CISA’s CSAT Tool Hacked, Systems Taken Offline


The Cybersecurity and Infrastructure Security Agency’s (CISA) Chemical Security Assessment Tool (CSAT) experienced a cybersecurity breach between January 23 and January 26, 2024, by a malicious actor.

This incident has caused significant concern within the cybersecurity community as it potentially exposed sensitive data including Top-Screen surveys, Security Vulnerability Assessments, Site Security Plans, Personnel Surety Program (PSP) submissions, and CSAT user accounts.

Despite the investigation revealing no evidence of data being extracted, the possibility of unauthorized access has led to immediate and proactive measures.

Response and Recommendations

In line with the Federal Information Security Modernization Act (FISMA), CISA quickly informed participants in the Chemical Facility Anti-Terrorism Standards (CFATS) program about the breach and the types of information that may have been compromised.

CISA is encouraging facilities to enhance their cyber and physical security practices. Although there is no indication that credentials were stolen, CISA advises all CSAT account holders to change their passwords, especially if they use the same password across multiple platforms, to prevent “password spraying” attacks.

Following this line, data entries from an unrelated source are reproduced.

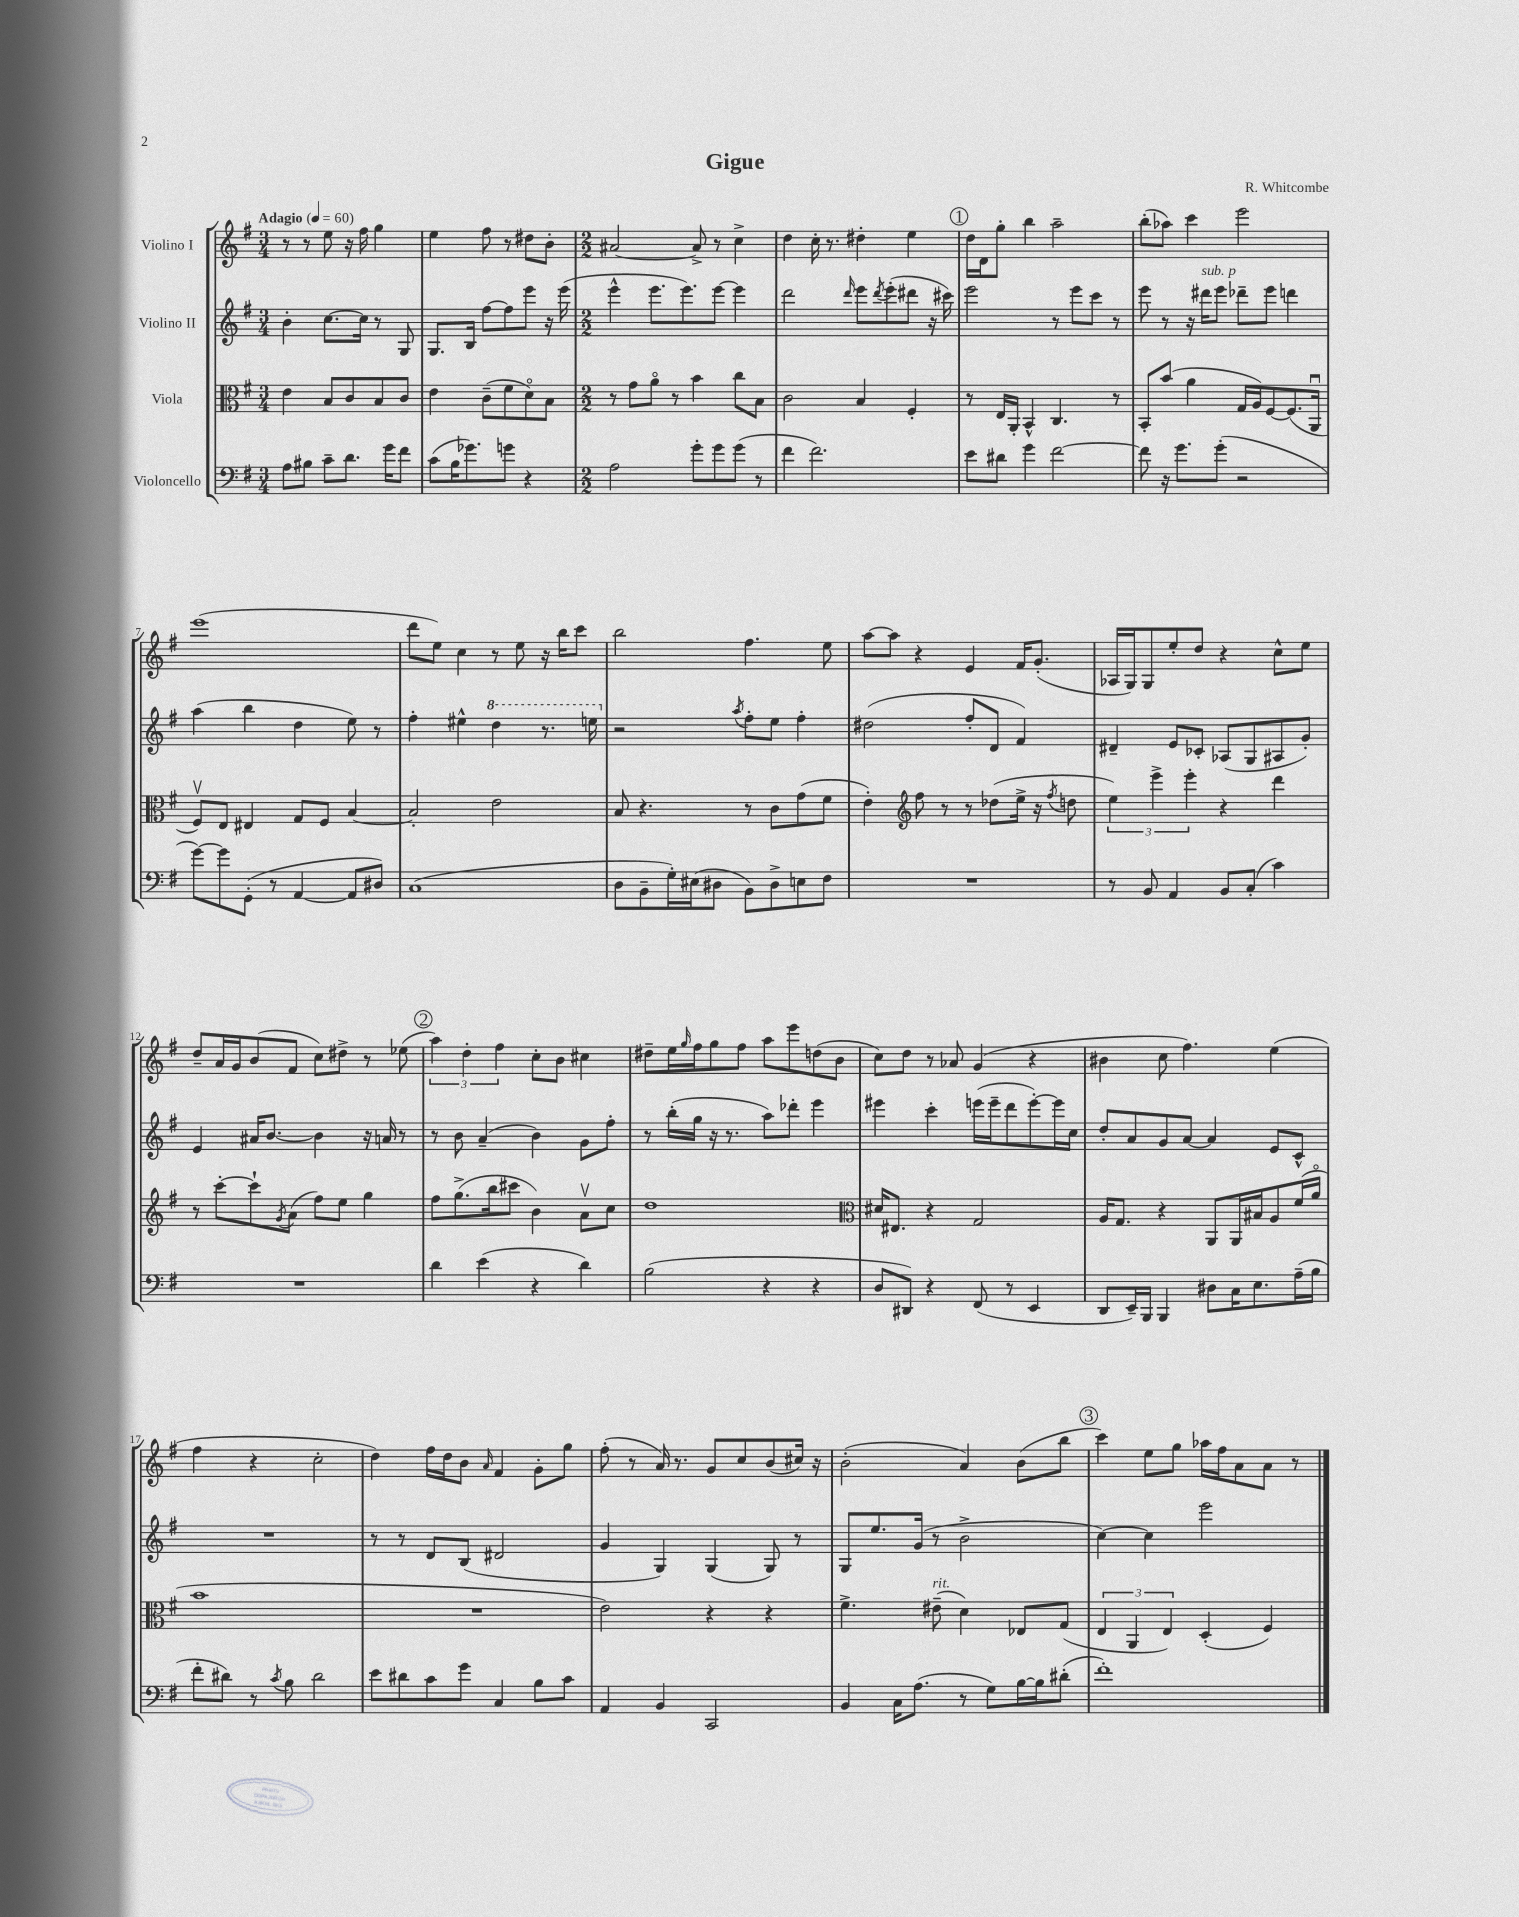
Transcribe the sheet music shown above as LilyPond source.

\header { title = "Gigue" composer = "R. Whitcombe" }
<<
\new StaffGroup <<
\new Staff = "s0" \with { instrumentName = "Violino I" } {
    \clef treble \key g \major \numericTimeSignature \time 3/4 \tempo "Adagio" 4 = 60
    r8 r8 e''8 r16 fis''16 g''4 |
    e''4 fis''8 r8 dis''8 b'8-. |
    \numericTimeSignature \time 2/2 ais'2~ ais'8-> r8 c''4-> |
    d''4 c''16-. r8. dis''4-. e''4 |
    \mark \markup { \circle "1" } d''16 d'16 g''8-. b''4 a''2-- |
    b''8-.( aes''8) c'''4 e'''2 |
    e'''1( |
    d'''8 e''8) c''4 r8 e''8 r16 b''16 c'''8 |
    b''2 fis''4. e''8 |
    a''8~ a''8 r4 e'4 fis'16 g'8.-.( |
    aes16 g16) g8 e''8-. d''8 r4 c''8-^ e''8 |
    d''8-- a'16 g'16 b'8( fis'8 c''8) dis''8-> r8 ees''8( |
    \mark \markup { \circle "2" } \tuplet 3/2 { a''4) d''4-. fis''4 } c''8-. b'8 cis''4 |
    dis''8-- e''16 \grace { g''16 } fis''16 g''8 fis''8 a''8 e'''8 d''8( b'8 |
    c''8) d''8 r8 aes'8 g'4( r4 |
    bis'4 c''8 fis''4.) e''4( |
    fis''4 r4 c''2-. |
    d''4) fis''16 d''16 b'8 \grace { a'16 } fis'4 g'8-. g''8 |
    fis''8-.( r8 a'16) r8. g'8 c''8 b'8( cis''16) r16 |
    b'2-.( a'4) b'8( b''8 |
    \mark \markup { \circle "3" } c'''4) e''8 g''8 aes''16 fis''16 a'8 a'8 r8 \bar "|." |
}
\new Staff = "s1" \with { instrumentName = "Violino II" } {
    \clef treble \key g \major \numericTimeSignature \time 3/4
    b'4-. c''8.~ c''16 r8 g8 |
    g8. b16 fis''8~ fis''8 e'''8 r16 e'''16( |
    \numericTimeSignature \time 2/2 e'''4-^ e'''8. e'''8.) e'''8~ e'''4 |
    d'''2 \grace { d'''16 } e'''8 \acciaccatura { d'''8 } e'''8-.( dis'''8 r16 cis'''16) |
    \mark \markup { \circle "1" } e'''2 r8 e'''8 c'''8 r8 |
    e'''8 r8 r16 dis'''16^\markup { \italic "sub. p" } e'''8 des'''8-- e'''8 d'''4 |
    a''4( b''4 d''4 e''8) r8 |
    fis''4-. eis''4-^ \ottava #1 d'''4 r8. e'''!16 \ottava #0 |
    r2 \acciaccatura { a''8 } fis''8-. e''8 fis''4-. |
    dis''2( fis''8-. d'8 fis'4) |
    dis'4-- e'8 ces'8-. aes8( g8 ais8 g'8-.) |
    e'4 ais'16 b'8.~ b'4 r16 a'16 r8 |
    \mark \markup { \circle "2" } r8 b'8 a'4--( b'4) g'8 fis''8-. |
    r8 b''16-.( g''16 r16 r8. a''8) des'''8-. e'''4 |
    eis'''4 c'''4-. e'''16( e'''16-- d'''8 e'''8~-.) e'''16 c''16 |
    d''8-. a'8 g'8 a'8~ a'4 e'8 c'8-^ |
    R1 |
    r8 r8 d'8 b8( dis'2 |
    g'4 g4) g4( g8) r8 |
    g8 e''8. g'16( r8 b'2-> |
    \mark \markup { \circle "3" } c''4~) c''4 e'''2 \bar "|." |
}
\new Staff = "s2" \with { instrumentName = "Viola" } {
    \clef alto \key g \major \numericTimeSignature \time 3/4
    e'4 b8 c'8 b8 c'8 |
    e'4 c'8--( fis'8 d'8\flageolet) b8 |
    \numericTimeSignature \time 2/2 r8 g'8 a'8\flageolet r8 b'4 c''8 b8 |
    c'2 b4 fis4-. |
    \mark \markup { \circle "1" } r8 e16 a,16-. b,4-^ c4. r8 |
    b,8-. b'8( a'4 g16 a16) fis8~ fis8.( a,16\downbow |
    fis8\upbow) e8 eis4 g8 fis8 b4~ |
    b2-. e'2 |
    b8 r4. r8 c'8 g'8( fis'8 |
    e'4-.) \clef treble fis''8 r8 r8 des''8( e''16-> r16 \acciaccatura { fis''8 } d''8 |
    \tuplet 3/2 { e''4) e'''4-> e'''4-. } r4 d'''4 |
    r8 c'''8~-. c'''8-! \acciaccatura { g'8 } a'8( fis''8) e''8 g''4 |
    \mark \markup { \circle "2" } fis''8 g''8.->( b''16 cis'''8 b'4) a'8\upbow c''8 |
    d''1 |
    \clef alto dis'16 eis8. r4 g2 |
    a16 g8. r4 a,8 a,16 bis16 a8 fis'16( a'16\flageolet |
    b'1 |
    R1 |
    e'2) r4 r4 |
    fis'4.-> eis'8--^\markup { \italic "rit." }( d'4) ees8 g8( |
    \mark \markup { \circle "3" } \tuplet 3/2 { e4 a,4 e4) } d4-.( fis4) \bar "|." |
}
\new Staff = "s3" \with { instrumentName = "Violoncello" } {
    \clef bass \key g \major \numericTimeSignature \time 3/4
    a8 bis8 c'8-- d'8. g'16 fis'8 |
    c'8( b16 ges'8.) g'8 r4 |
    \numericTimeSignature \time 2/2 a2 g'8-. g'8 g'8( r8 |
    fis'4 fis'2.) |
    \mark \markup { \circle "1" } e'8 dis'8 g'4 fis'2~ |
    fis'8 r16 g'8. g'8-.( r2 |
    g'8~) g'8 g,8-.( r8 a,4~ a,8 dis8) |
    c1( |
    d8 b,8-- g16-.) eis16( dis8 b,8) dis8-> e8 fis8 |
    R1 |
    r8 b,8 a,4 b,8 c8-.( c'4) |
    R1 |
    \mark \markup { \circle "2" } d'4 e'4( r4 d'4) |
    b2( r4 r4 |
    d8 dis,8) r4 fis,8( r8 e,4 |
    d,8 e,16--) b,,16 b,,4 dis8 c16 e8. a16--( b16 |
    fis'8-. dis'8) r8 \acciaccatura { c'8 } b8 dis'2 |
    e'8 dis'8 c'8 g'8 c4 b8 c'8 |
    a,4 b,4 c,2 |
    b,4 c16 a8.( r8 g8) b16~ b16 dis'8-.( |
    \mark \markup { \circle "3" } fis'1-.) \bar "|." |
}
>>
>>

CISA has also recommended that organizations using Ivanti appliances should consult the Cybersecurity Alert (AA24-060B) which details vulnerabilities in Ivanti Connect Secure and Policy Secure Gateways that could be exploited.

CISA noted that it does not hold address or contact information for individuals vetted under the CFATS Personnel Surety Program and therefore cannot directly contact those individuals.

Notification and Support

CISA has issued a CSAT Ivanti Notification Letter to facilities, asking them to notify individuals who were submitted for vetting under the CFATS Personnel Surety Program about the breach. Facilities can use a provided template letter for this communication. Alternatively, if facilities opt not to notify these individuals directly, they are asked to furnish CISA with the contact details of the affected personnel so that CISA may undertake the notifications.

To further assist stakeholders, CISA is hosting two webinars to discuss the details of the incident and respond to frequently asked questions.

These webinars are scheduled for Monday, June 24, 2024, at 2:30 pm ET (11:30 am PT) and Tuesday, July 9, 2024, at 2:30 pm ET (11:30 am PT).

Facilities impacted by the breach should send the contact information for affected personnel to [email protected]. This proactive communication will help manage the situation and mitigate potential risks arising from the breach.